◆ Work request ◆
Duplicate the stretch of lines from the one containing "Reading top to" through the one containing "Rank the series", both included. Leave out the pictures.

(Chart comprehension data)
>>>>
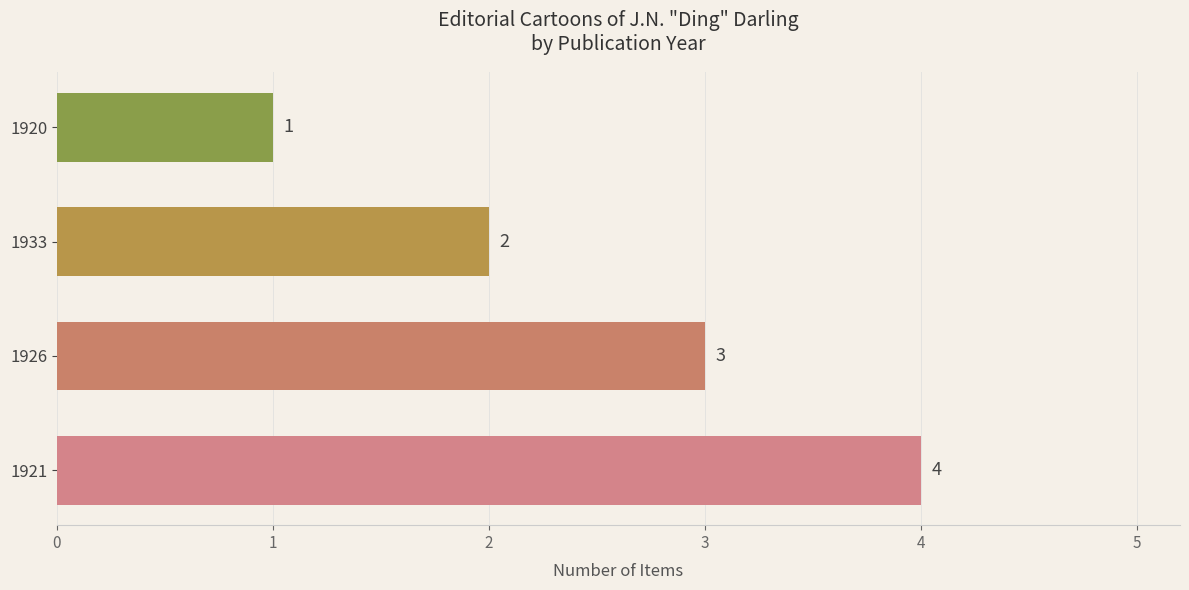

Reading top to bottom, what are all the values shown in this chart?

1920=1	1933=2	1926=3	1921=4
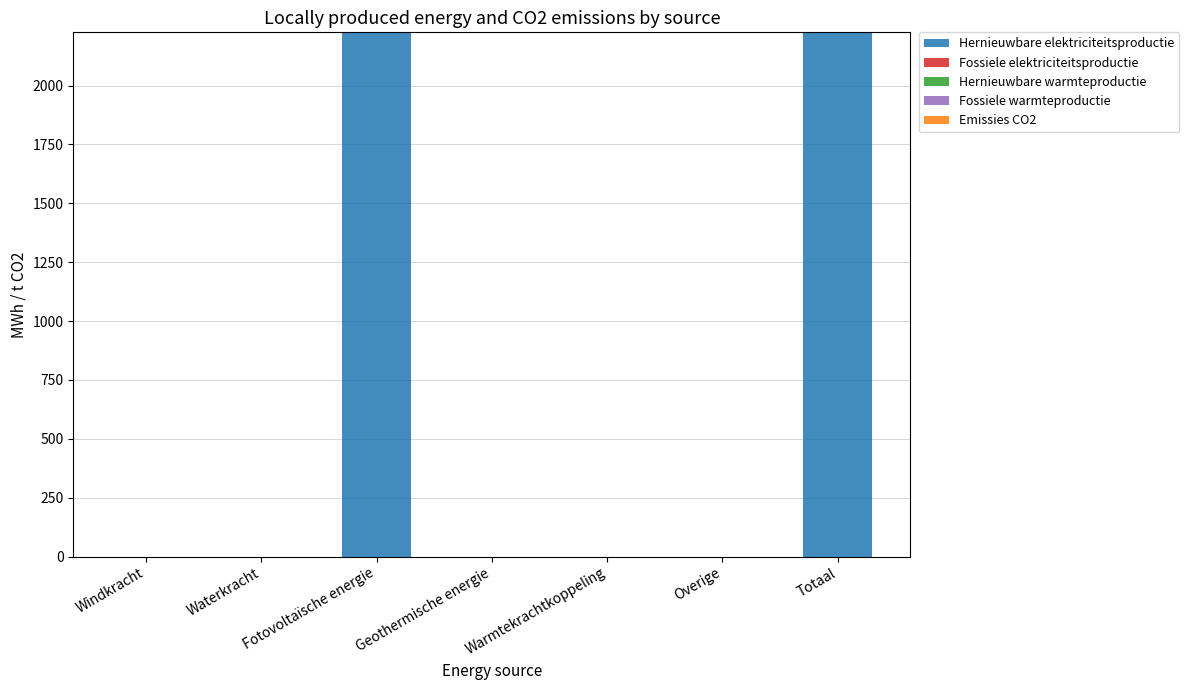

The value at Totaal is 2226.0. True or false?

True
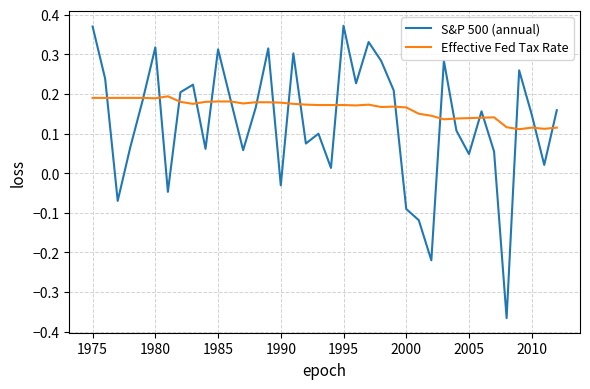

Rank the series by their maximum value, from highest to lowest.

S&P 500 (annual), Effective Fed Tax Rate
<<<<
>>>>
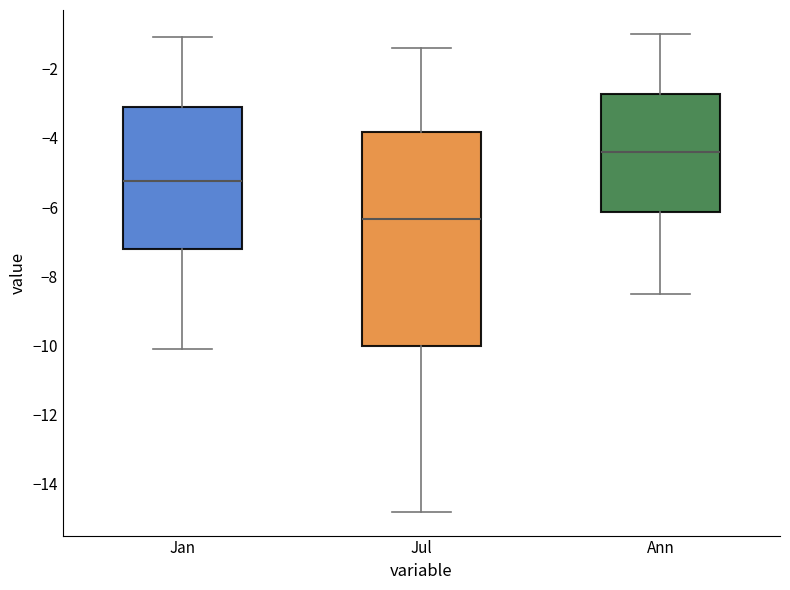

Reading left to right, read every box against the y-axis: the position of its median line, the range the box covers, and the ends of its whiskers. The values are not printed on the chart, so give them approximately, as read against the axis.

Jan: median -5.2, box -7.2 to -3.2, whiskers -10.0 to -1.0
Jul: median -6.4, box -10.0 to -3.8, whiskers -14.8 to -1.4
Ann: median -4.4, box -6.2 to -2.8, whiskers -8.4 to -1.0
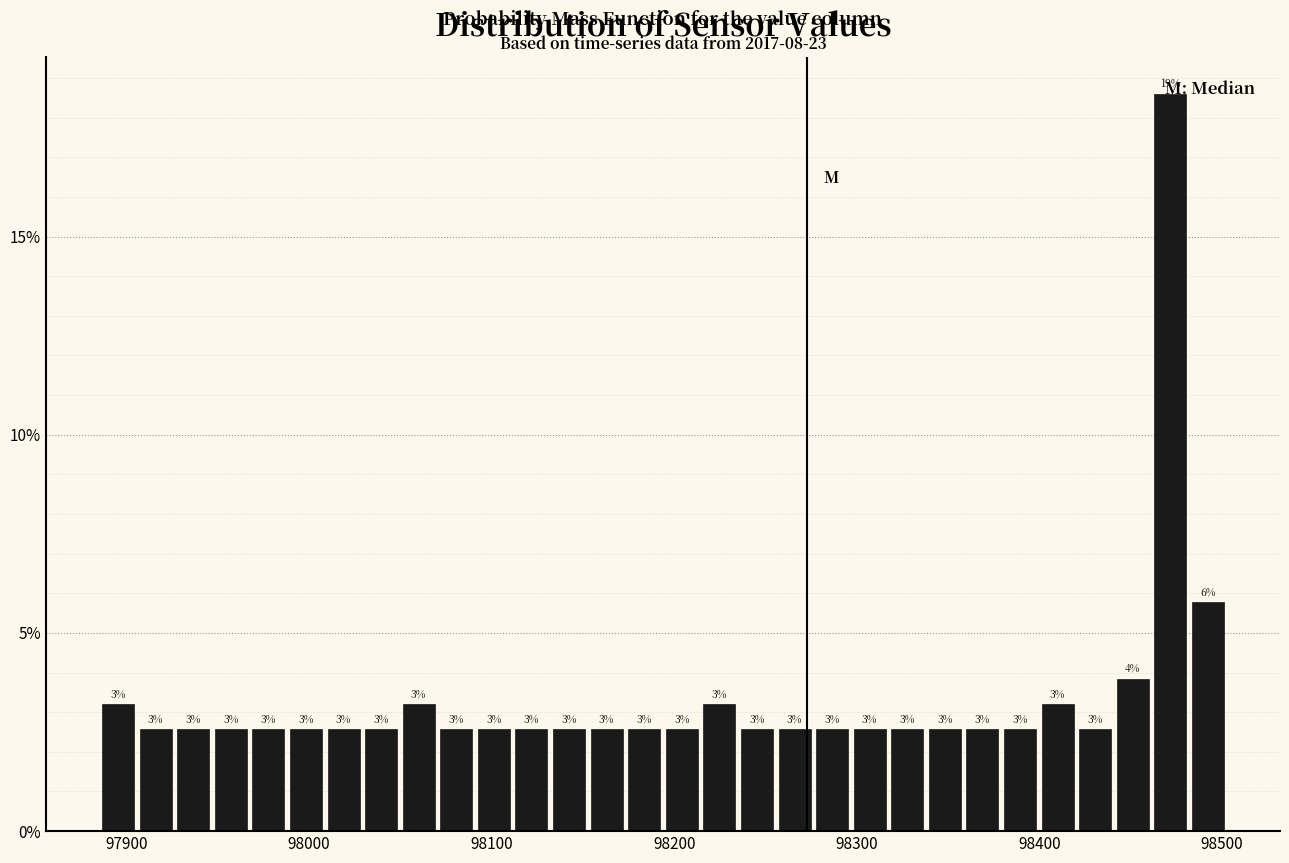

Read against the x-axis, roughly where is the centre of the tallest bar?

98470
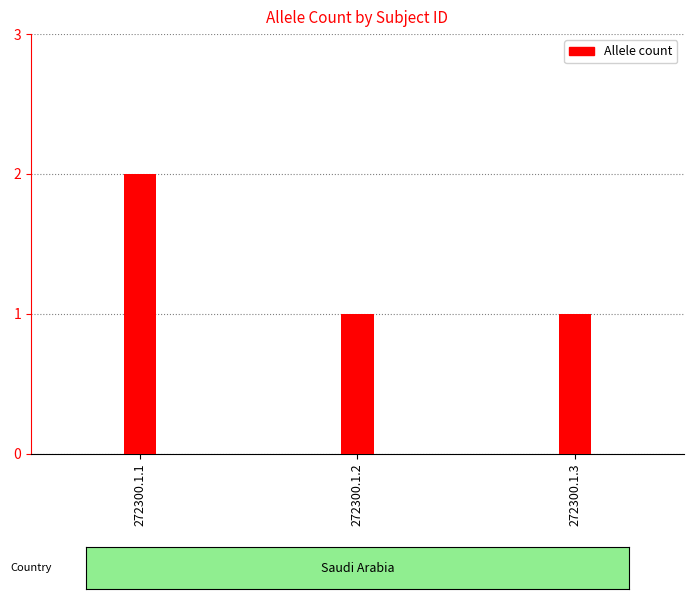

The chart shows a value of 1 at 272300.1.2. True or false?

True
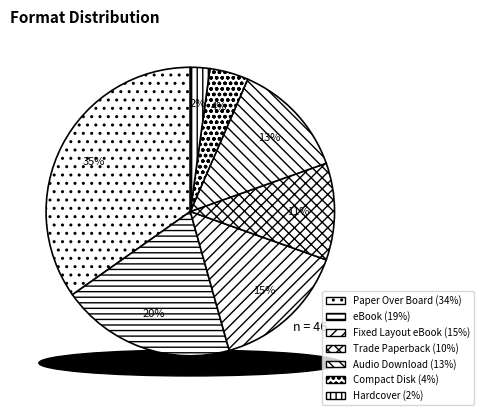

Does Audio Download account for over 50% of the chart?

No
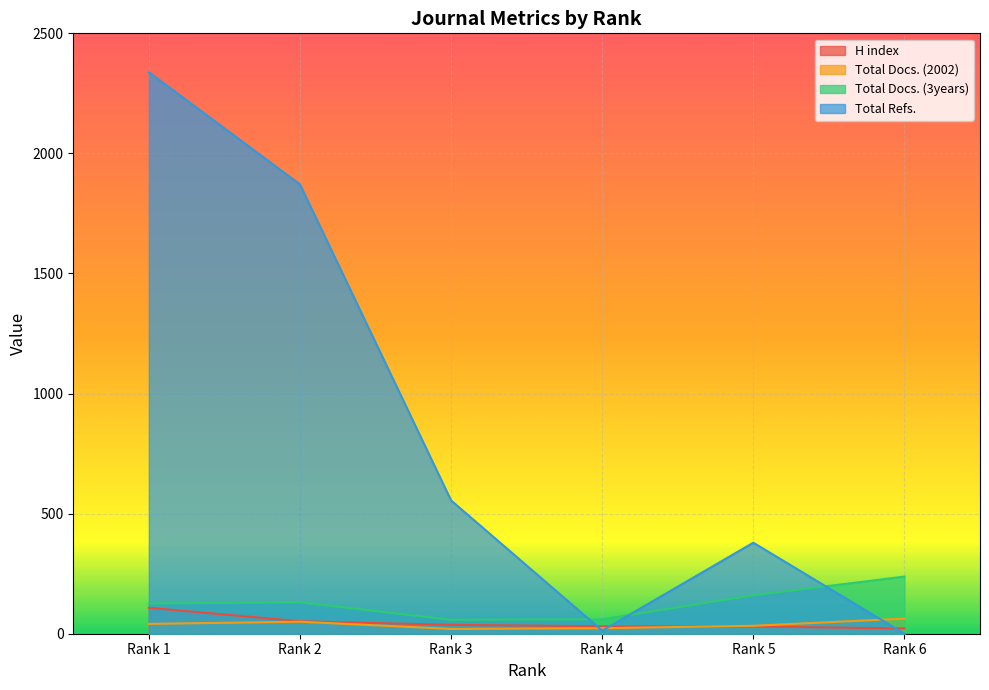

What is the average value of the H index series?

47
<<<<
◆ Worked solution ◆
Reading top to bottom, what are all the values shown in this chart?

1920=1	1933=2	1926=3	1921=4

The value at Totaal is 2226.0. True or false?

True

Rank the series by their maximum value, from highest to lowest.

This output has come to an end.